On the attempt, Romo botched the hold, and with that, the Cowboys' season came to a disparaging conclusion.

Unfortunately for Cowboys fans, the series of events displayed on Jan. 6, 2007, were only a glimpse of the career of Tony Romo.

After witnessing the 34-3 walloping the Cowboys received by the Minnesota Vikings, it's unequivocal that Romo is not the solution at quarterback for the Dallas Cowboys.

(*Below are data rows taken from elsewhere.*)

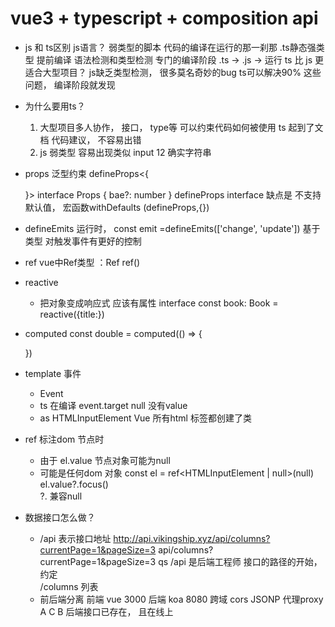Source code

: # vue3 + typescript + composition api

- js 和 ts区别
   js语言？ 弱类型的脚本  代码的编译在运行的那一刹那
   .ts静态强类型  提前编译  语法检测和类型检测  专门的编译阶段
   .ts -> .js -> 运行
   ts 比 js 更适合大型项目？ js缺乏类型检测， 很多莫名奇妙的bug
   ts可以解决90% 这些问题， 编译阶段就发现

- 为什么要用ts？
   1. 大型项目多人协作， 接口， type等  可以约束代码如何被使用
      ts 起到了文档 代码建议， 不容易出错
   2. js 弱类型   容易出现类似 input 12 确实字符串

- props
   泛型约束 defineProps<{

   }>
   interface Props {
      bae?: number
   }
   defineProps<Props>
   interface 缺点是  不支持默认值， 宏函数withDefaults (defineProps,{})

- defineEmits
   运行时， const emit  =defineEmits(['change', 'update'])
   基于类型  对触发事件有更好的控制
- ref
   vue中Ref类型
   ：Ref<number>
   ref<number>()

- reactive
   - 把对象变成响应式
      应该有属性  interface
      const book: Book = reactive({title:})
- computed
   const double = computed<number>(() => {

   })
- template 事件
   - Event
   - ts 在编译
      event.target null 没有value
   - as HTMLInputElement Vue 所有html 标签都创建了类

- ref 标注dom 节点时
   - 由于 el.value 节点对象可能为null
   - 可能是任何dom 对象
      const el = ref<HTMLInputElement | null>(null)
      el.value?.focus()\
      ?. 兼容null

-  数据接口怎么做？
   - /api  表示接口地址
      http://api.vikingship.xyz/api/columns?currentPage=1&pageSize=3
      api/columns?currentPage=1&pageSize=3  qs
      /api 是后端工程师   接口的路径的开始，约定  
       /columns 列表
   - 前后端分离
      前端 vue 3000
      后端 koa 8080 
      跨域 cors  JSONP 代理proxy
      A   C   B   后端接口已存在， 且在线上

Granted, Romo spent most of his Sunday afternoon fleeing from defensive linemen, but the sixth-year quarterback still made amateur mistakes on a paramount level.

Romo's three fumbles (two lost) and one interception put a damper to the Cowboys' morale, and while Brett Favre toyed with Dallas's defense, Romo didn't put the Cowboys in position to make it a competitive game.

While Romo has the tangibles to make a decent NFL starter, he will never lead the Cowboys to the Super Bowl for the same reason Miami Dolphins' kicker Ray Finkle collapsed in the Jim Carrey movie "Ace Ventura." Romo's mental toughness is inadequate for what is required by an NFL quarterback to lead an NFL team to the most cherished game in all of sports.

Romo has posted impressive regular season wins throughout his career, but after seeing his brief stints in playoff action, I get the impression Romo will never don a Super Bowl ring (at least because of his action.)

Critics denounced Peyton Manning for his early career playoff failures, but Manning was also a part of a Colts team that had an abominable defense for the early portion of his tenure.

So while I applaud Romo for not being a sheer humiliation under center like the other quarterbacks that attempted to fill the shoes of Troy Aikman, No. 9 isn't the franchise quarterback many hyped him to be.

Like what the quarterback did to country music star Carrie Underwood, it's time for Jones to dump Romo. Hopefully for the Cowboys, Jones won't downgrade like Romo did.

Justin Baer is a marketing and business journalism major from Midlothian and the sports editor for the Lariat.